ECLI:NL:RBOBR:2015:2846
Rechtbank Oost-Brabant
- Eerste aanleg - meervoudig
- A.M. Kooijmans-de Kort
- S.J.W. Hermans
- W.T.A.M. Verheggen
- Rechtspraak.nl
Beslissing inzake de vordering tot verlenging terbeschikkingstelling na overlijden terbeschikkinggestelde
In deze zaak heeft de Rechtbank Oost-Brabant op 1 mei 2015 uitspraak gedaan over de vordering van het openbaar ministerie tot verlenging van de terbeschikkingstelling van een terbeschikkinggestelde. De rechtbank heeft vastgesteld dat de terbeschikkinggestelde, die eerder ter beschikking was gesteld bij vonnis van 24 maart 2009 en wiens terbeschikkingstelling voor het laatst was verlengd op 2 mei 2013, recentelijk is overleden. De officier van justitie heeft op 4 maart 2015 een vordering ingediend tot verlenging van de terbeschikkingstelling voor de duur van twee jaar. Deze vordering is behandeld tijdens een openbare terechtzitting op 1 mei 2015, waar de officier van justitie heeft meegedeeld dat de terbeschikkinggestelde is overleden in de nacht van 27 op 28 april 2015. Gezien het overlijden van de terbeschikkinggestelde heeft de rechtbank geoordeeld dat het openbaar ministerie niet ontvankelijk is in zijn vordering tot verlenging van de terbeschikkingstelling.
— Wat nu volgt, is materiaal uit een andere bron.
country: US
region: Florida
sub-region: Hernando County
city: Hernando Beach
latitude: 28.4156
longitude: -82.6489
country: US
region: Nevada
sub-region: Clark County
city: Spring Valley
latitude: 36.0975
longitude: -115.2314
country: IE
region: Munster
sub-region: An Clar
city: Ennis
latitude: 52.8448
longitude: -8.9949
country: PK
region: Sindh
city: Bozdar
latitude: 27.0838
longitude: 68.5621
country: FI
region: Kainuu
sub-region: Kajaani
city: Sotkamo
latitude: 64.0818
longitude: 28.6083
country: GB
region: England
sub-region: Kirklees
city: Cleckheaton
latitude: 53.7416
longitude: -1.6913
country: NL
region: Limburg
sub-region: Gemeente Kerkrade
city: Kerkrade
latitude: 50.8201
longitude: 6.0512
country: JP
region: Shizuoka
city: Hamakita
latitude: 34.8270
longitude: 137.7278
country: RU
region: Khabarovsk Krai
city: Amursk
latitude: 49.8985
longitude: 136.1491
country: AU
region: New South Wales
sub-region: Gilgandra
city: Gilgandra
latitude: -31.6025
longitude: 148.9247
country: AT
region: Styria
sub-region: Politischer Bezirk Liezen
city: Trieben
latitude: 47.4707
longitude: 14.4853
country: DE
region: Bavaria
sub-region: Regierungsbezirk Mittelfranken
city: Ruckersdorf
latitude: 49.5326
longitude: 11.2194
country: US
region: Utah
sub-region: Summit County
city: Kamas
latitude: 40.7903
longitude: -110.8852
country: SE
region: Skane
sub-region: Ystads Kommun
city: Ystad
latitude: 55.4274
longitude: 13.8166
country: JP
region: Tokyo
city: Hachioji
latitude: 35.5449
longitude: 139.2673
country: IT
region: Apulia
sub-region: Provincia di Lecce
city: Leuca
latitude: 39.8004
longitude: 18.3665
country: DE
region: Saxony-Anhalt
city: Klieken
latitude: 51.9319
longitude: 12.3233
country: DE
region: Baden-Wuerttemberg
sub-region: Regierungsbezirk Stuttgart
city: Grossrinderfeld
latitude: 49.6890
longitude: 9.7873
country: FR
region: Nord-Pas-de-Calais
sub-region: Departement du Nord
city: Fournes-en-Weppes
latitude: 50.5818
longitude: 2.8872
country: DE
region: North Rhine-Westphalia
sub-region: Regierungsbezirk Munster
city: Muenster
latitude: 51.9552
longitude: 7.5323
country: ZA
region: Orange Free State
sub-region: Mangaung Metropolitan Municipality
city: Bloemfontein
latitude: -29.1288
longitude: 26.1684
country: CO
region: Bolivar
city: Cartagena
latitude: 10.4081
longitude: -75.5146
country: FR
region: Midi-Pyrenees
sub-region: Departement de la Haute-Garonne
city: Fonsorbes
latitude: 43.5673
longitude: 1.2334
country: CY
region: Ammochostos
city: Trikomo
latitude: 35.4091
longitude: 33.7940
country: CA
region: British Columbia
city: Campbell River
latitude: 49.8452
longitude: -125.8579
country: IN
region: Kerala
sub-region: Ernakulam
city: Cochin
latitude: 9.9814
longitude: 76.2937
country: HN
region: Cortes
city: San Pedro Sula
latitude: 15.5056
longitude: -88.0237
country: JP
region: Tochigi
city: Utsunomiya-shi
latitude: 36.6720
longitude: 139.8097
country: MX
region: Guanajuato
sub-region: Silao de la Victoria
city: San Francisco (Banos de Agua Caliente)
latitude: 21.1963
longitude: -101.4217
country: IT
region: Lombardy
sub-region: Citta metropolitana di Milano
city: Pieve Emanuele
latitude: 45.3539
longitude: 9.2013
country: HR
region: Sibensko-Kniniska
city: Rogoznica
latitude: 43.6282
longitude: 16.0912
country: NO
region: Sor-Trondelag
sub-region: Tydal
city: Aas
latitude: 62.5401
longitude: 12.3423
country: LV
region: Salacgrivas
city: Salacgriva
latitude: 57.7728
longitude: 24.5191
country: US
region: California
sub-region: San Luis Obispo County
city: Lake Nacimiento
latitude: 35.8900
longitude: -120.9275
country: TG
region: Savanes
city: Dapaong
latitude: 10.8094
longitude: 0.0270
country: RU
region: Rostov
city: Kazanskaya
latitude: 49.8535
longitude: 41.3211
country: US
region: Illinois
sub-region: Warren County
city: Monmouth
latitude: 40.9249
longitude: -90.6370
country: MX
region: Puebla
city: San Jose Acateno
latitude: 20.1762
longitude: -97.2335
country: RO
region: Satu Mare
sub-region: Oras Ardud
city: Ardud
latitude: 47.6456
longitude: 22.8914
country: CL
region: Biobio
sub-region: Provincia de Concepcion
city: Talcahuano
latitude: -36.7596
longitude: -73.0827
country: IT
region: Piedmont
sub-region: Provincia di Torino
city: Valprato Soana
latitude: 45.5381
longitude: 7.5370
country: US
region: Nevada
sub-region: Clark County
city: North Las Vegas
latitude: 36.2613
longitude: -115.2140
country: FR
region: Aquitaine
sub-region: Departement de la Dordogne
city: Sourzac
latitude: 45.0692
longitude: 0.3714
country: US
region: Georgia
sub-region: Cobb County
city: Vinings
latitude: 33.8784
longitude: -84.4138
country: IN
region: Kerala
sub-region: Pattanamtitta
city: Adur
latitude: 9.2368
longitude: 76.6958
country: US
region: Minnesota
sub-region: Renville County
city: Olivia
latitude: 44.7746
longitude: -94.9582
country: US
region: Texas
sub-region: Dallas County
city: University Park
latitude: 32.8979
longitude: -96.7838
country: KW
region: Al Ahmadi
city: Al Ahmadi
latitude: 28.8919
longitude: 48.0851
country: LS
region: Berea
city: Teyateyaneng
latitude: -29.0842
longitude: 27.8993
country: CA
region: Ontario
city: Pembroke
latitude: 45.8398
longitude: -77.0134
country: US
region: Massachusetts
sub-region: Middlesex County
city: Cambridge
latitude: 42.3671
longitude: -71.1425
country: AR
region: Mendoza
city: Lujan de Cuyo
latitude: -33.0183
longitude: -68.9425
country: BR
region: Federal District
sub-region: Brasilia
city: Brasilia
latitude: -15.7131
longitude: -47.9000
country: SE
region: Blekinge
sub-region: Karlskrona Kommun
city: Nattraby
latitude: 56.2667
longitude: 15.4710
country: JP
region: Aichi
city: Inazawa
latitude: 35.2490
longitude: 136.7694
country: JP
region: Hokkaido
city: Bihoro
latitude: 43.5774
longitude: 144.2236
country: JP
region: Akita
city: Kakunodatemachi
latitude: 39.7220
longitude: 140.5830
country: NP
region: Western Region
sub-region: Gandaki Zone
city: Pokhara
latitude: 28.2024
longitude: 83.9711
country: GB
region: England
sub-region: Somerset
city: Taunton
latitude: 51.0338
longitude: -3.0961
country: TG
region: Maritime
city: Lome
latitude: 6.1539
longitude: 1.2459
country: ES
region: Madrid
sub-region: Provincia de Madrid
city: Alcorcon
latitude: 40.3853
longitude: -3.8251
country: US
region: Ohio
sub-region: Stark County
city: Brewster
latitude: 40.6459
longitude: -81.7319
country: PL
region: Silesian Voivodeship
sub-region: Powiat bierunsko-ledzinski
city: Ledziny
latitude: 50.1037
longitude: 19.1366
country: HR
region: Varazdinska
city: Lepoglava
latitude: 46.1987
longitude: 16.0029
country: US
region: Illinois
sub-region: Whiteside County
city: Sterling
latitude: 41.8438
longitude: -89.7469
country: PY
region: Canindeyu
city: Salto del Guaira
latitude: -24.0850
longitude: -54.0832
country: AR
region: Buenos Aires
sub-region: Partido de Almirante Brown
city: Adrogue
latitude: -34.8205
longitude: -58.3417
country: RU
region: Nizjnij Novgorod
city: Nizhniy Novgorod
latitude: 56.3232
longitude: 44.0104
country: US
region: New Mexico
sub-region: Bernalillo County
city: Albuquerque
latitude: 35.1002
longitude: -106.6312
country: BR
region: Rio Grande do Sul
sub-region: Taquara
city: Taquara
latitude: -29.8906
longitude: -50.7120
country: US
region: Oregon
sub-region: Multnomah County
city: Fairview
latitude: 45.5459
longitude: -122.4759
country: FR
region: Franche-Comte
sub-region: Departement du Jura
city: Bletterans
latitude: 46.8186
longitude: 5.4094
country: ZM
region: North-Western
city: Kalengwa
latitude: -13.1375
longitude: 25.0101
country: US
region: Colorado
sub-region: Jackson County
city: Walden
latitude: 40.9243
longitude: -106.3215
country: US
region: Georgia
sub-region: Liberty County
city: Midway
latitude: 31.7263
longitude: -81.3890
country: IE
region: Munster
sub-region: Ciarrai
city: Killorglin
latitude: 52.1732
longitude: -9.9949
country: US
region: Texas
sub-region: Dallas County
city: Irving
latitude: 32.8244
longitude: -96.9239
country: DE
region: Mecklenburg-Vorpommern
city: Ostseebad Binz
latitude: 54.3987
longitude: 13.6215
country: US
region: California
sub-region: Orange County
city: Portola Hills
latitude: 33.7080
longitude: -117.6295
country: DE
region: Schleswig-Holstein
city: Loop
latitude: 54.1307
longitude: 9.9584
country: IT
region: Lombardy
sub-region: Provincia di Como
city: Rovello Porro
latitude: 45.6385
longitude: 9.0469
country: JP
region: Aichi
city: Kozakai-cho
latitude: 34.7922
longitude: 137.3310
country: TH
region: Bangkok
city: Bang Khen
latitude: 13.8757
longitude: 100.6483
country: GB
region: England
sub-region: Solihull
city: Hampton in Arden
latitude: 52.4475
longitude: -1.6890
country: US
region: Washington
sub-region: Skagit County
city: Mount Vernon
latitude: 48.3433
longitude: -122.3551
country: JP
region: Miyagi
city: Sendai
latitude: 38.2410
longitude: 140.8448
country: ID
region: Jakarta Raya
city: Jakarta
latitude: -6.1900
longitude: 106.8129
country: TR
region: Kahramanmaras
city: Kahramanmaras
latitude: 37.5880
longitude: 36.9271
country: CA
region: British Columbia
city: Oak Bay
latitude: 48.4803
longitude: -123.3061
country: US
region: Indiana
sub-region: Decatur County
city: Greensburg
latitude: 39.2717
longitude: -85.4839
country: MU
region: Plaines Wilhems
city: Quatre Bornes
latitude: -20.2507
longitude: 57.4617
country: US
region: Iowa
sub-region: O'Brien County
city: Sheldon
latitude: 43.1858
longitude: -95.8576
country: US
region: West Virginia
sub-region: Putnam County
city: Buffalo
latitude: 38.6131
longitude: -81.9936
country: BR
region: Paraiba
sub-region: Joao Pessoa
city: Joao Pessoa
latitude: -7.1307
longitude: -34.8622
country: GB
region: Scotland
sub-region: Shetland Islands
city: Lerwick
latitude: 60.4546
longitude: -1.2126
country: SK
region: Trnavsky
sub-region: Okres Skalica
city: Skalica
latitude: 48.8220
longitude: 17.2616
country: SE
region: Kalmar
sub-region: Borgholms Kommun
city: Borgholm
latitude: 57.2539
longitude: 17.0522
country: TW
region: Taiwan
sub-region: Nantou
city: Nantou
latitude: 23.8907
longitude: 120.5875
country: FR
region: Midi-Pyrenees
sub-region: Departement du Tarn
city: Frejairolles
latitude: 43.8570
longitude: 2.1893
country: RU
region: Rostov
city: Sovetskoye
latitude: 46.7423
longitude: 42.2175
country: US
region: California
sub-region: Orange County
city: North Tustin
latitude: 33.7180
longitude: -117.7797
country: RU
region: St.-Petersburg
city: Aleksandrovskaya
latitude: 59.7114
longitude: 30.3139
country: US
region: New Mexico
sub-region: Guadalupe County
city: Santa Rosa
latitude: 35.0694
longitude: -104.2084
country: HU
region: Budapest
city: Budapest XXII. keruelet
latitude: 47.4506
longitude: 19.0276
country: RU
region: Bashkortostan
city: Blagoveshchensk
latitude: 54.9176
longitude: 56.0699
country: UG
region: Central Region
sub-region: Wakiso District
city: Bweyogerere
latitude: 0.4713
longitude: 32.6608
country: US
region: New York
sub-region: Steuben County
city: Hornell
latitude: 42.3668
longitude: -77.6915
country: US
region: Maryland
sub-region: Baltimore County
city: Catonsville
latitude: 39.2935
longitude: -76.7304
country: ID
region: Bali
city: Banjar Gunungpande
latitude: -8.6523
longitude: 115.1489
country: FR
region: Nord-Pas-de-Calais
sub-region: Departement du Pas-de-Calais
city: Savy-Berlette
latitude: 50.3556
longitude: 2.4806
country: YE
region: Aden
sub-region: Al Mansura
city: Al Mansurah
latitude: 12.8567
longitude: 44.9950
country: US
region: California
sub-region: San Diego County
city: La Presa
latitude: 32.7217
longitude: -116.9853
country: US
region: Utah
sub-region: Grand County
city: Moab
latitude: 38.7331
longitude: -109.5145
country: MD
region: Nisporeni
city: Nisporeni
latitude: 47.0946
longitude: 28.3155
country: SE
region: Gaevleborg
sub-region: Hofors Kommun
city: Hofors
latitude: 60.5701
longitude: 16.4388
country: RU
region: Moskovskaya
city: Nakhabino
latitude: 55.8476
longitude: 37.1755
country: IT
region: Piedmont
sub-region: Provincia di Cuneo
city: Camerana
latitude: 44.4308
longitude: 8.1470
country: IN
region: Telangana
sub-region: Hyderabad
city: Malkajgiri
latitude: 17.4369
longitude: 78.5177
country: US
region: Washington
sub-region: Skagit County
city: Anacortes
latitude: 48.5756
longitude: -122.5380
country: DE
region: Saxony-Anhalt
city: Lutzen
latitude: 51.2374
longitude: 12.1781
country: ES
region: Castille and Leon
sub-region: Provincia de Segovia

De rechtbank heeft de beslissing genomen om het openbaar ministerie niet-ontvankelijk te verklaren in zijn vordering, wat betekent dat de vordering niet verder in behandeling wordt genomen. Deze uitspraak is gedaan door de voorzitter mr. A.M. Kooijmans-de Kort en de leden mr. S.J.W. Hermans en mr. W.T.A.M. Verheggen, in aanwezigheid van griffier L.D. Wittenberg. Mr. W.T.A.M. Verheggen was niet in staat om de beschikking mede te ondertekenen.